An input defines the input that will be parsed by lexy. It has a corresponding encoding that controls, among other things, its character type and whether certain rules are available. The input itself is unchanging and it produces a reader which remembers the current position of the input during parsing.

The supported encodings of lexy/encoding.hpp:

lexy::default_encoding: An unknown single byte encoding.
lexy::ascii_encoding: ASCII
lexy::utf8_encoding, lexy::utf16_encoding, lexy::utf32_encoding: UTF-8, UTF-16, UTF-32
lexy::byte_encoding: Bytes, not text.

The pre-defined inputs:

lexy/range_input.hpp: Use a generic iterator range as input.
lexy/string_input.hpp: Use a string as input.
lexy/buffer.hpp: Create a buffer that contains the input.
lexy/file.hpp: Use a file as input.
lexy/argv_input.hpp: Use the command-line arguments as input.
lexy/lexeme_input.hpp: Use a subset of an existing input while computing correct line/column information.

The grammar DSL

template <typename T>
concept production = requires {
      { T::production } -> rule;
      { T::whitespace } -> rule;        // optional
      { T::value } -> callback-or-sink; // optional
};

The grammar is specified by productions: classes with a ::rule member that specifies the rule. They can optionally have a ::whitespace member that controls automatic whitespace skipping. Both of those are specified in a C++ DSL. The action lexy::parse also needs a ::value member that controls the value produced by parsing the production. It is specified using callbacks, special function objects, and sinks.

lexy/grammar.hpp: Type traits for defining and interacting with the grammar.
lexy/dsl.hpp: The DSL for specifying parse rules.
lexy/callback.hpp: The predefined callbacks and sinks for specifying the value.

Tip	It is a recommended to put all the productions into a separate namespace.

Actions

Actions take a grammar and an input, and do something with the grammar on that input.

They also optionally take a parse state argument.
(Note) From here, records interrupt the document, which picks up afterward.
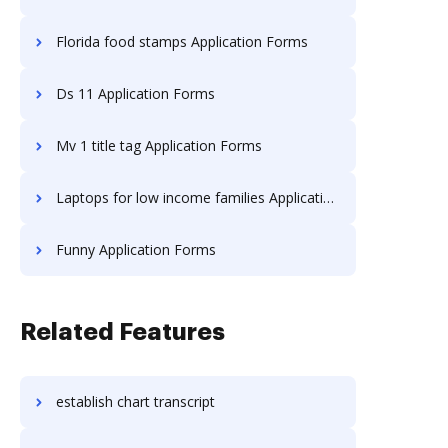
Florida food stamps Application Forms
Ds 11 Application Forms
Mv 1 title tag Application Forms
Laptops for low income families Application Forms
Funny Application Forms
Related Features
establish chart transcript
If provided, it will be forwarded as state parameter to the callbacks, and to rules such as lexy::dsl::scan. It can be used to pass additional meta data or allocators etc. to the grammar.
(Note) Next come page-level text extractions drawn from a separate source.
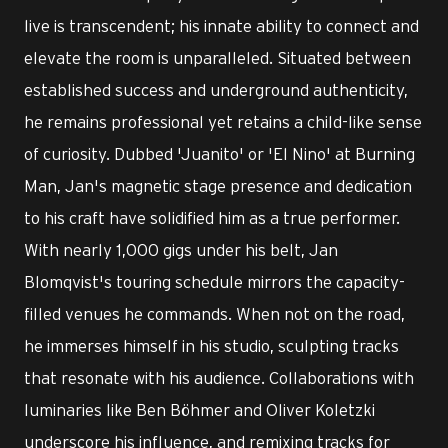
live is transcendent; his innate ability to connect and
elevate the room is unparalleled. Situated between
established success and underground authenticity,
he remains professional yet retains a child-like sense
of curiosity. Dubbed 'Juanito' or 'El Nino' at Burning
Man, Jan's magnetic stage presence and dedication
to his craft have solidified him as a true performer.
With nearly 1,000 gigs under his belt, Jan
Blomqvist's touring schedule mirrors the capacity-
filled venues he commands. When not on the road,
he immerses himself in his studio, sculpting tracks
that resonate with his audience. Collaborations with
luminaries like Ben Böhmer and Oliver Koletzki
underscore his influence, and remixing tracks for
lexy/action/match.hpp: Matches a grammar on an input and return a true/false result.
lexy/action/validate.hpp: Validates that a grammar matches on an input, and returns the errors if it does not.
lexy/action/parse.hpp: Parses a grammar on an input and returns its value.
lexy/action/parse_as_tree.hpp: Parses a grammar on an input and returns the parse tree.
lexy/action/scan.hpp: Parses a grammar manually by dispatching to other rules.
lexy/action/trace.hpp: Traces parse events to visualize and debug the parsing process.